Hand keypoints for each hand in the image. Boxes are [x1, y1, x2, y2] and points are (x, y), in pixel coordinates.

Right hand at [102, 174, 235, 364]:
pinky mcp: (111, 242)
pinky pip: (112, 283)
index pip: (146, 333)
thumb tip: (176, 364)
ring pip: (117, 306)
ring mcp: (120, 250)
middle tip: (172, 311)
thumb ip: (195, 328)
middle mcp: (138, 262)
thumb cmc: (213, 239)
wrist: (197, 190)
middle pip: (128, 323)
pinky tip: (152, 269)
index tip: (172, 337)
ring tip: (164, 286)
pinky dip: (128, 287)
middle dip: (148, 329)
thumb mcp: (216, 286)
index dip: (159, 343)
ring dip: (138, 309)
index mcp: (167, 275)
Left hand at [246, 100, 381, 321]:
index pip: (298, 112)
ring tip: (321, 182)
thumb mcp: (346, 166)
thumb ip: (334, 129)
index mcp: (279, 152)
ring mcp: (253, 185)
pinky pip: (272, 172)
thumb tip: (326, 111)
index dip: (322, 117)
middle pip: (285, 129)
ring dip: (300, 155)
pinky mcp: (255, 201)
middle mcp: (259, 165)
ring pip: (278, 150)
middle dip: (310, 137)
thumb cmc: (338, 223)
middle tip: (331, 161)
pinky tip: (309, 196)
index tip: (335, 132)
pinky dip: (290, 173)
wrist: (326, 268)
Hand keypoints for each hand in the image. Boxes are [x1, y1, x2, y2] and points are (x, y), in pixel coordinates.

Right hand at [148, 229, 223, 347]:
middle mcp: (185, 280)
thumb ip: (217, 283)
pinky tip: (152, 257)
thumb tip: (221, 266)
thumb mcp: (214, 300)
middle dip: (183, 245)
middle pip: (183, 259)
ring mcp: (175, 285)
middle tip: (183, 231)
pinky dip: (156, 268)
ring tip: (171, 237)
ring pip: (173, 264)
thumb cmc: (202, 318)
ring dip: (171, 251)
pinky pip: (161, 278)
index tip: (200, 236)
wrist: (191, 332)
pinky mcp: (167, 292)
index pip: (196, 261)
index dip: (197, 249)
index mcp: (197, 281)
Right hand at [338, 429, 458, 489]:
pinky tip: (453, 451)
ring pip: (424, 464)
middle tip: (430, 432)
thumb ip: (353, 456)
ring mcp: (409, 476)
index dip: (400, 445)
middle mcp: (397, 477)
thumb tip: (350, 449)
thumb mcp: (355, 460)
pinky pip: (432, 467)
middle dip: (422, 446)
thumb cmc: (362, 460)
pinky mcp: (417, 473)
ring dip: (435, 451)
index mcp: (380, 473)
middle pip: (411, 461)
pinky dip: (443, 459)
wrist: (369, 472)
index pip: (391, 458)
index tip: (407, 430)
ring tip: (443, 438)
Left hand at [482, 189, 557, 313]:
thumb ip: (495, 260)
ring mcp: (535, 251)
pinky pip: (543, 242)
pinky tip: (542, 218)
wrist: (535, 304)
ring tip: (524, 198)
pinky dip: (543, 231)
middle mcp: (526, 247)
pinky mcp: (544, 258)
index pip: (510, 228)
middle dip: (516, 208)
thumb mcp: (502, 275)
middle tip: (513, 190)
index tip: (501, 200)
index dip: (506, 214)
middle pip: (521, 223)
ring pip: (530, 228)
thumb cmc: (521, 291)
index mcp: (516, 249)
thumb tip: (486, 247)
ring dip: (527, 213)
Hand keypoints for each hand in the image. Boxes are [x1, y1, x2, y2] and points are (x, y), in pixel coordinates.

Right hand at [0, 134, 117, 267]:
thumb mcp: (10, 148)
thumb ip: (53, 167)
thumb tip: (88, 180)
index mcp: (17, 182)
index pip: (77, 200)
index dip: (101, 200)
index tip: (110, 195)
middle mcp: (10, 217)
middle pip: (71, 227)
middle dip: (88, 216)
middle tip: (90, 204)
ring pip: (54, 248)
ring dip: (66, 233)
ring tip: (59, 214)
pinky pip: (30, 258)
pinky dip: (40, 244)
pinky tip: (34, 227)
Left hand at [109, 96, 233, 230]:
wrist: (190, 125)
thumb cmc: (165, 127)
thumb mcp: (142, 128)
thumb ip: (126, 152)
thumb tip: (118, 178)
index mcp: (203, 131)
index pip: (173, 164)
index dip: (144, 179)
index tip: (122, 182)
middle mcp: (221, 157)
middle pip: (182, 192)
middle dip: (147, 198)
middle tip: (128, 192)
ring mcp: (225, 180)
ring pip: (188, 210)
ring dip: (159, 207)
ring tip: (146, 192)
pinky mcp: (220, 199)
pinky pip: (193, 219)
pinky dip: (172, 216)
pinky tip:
• • • •
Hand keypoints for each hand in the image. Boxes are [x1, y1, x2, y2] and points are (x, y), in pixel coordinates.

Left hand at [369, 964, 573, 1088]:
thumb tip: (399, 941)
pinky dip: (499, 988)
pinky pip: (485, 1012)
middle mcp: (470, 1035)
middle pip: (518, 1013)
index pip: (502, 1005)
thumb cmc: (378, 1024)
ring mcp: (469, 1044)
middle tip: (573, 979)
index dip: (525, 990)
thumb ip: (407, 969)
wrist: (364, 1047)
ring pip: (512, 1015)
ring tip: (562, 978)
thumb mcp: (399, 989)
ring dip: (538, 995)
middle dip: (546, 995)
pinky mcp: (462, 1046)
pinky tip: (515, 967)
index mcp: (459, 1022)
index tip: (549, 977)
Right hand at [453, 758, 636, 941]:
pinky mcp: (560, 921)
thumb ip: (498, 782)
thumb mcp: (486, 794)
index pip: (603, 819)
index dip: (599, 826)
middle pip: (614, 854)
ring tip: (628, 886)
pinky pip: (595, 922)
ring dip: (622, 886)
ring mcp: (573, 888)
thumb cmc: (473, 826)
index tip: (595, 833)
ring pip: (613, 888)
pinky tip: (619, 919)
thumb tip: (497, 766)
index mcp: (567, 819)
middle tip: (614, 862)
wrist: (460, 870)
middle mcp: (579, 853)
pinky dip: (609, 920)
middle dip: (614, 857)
• • • •
ABOUT THIS EXERCISE:
What is asked for is an exact copy of the lines above from the one containing "index pip: (502, 1005)" through the one containing "middle dip: (614, 857)", and only those.

ANSWER AREA:
index pip: (502, 1005)
thumb cmc: (378, 1024)
ring mcp: (469, 1044)
middle tip: (573, 979)
index dip: (525, 990)
thumb ip: (407, 969)
wrist: (364, 1047)
ring pip: (512, 1015)
ring tip: (562, 978)
thumb mcp: (399, 989)
ring dip: (538, 995)
middle dip: (546, 995)
pinky mcp: (462, 1046)
pinky tip: (515, 967)
index mcp: (459, 1022)
index tip: (549, 977)
Right hand at [453, 758, 636, 941]:
pinky mcp: (560, 921)
thumb ip: (498, 782)
thumb mcp: (486, 794)
index pip: (603, 819)
index dip: (599, 826)
middle pip: (614, 854)
ring tip: (628, 886)
pinky pip: (595, 922)
ring dip: (622, 886)
ring mcp: (573, 888)
thumb cmc: (473, 826)
index tip: (595, 833)
ring pip: (613, 888)
pinky tip: (619, 919)
thumb tip: (497, 766)
index mcp: (567, 819)
middle tip: (614, 862)
wrist: (460, 870)
middle mcp: (579, 853)
pinky dip: (609, 920)
middle dip: (614, 857)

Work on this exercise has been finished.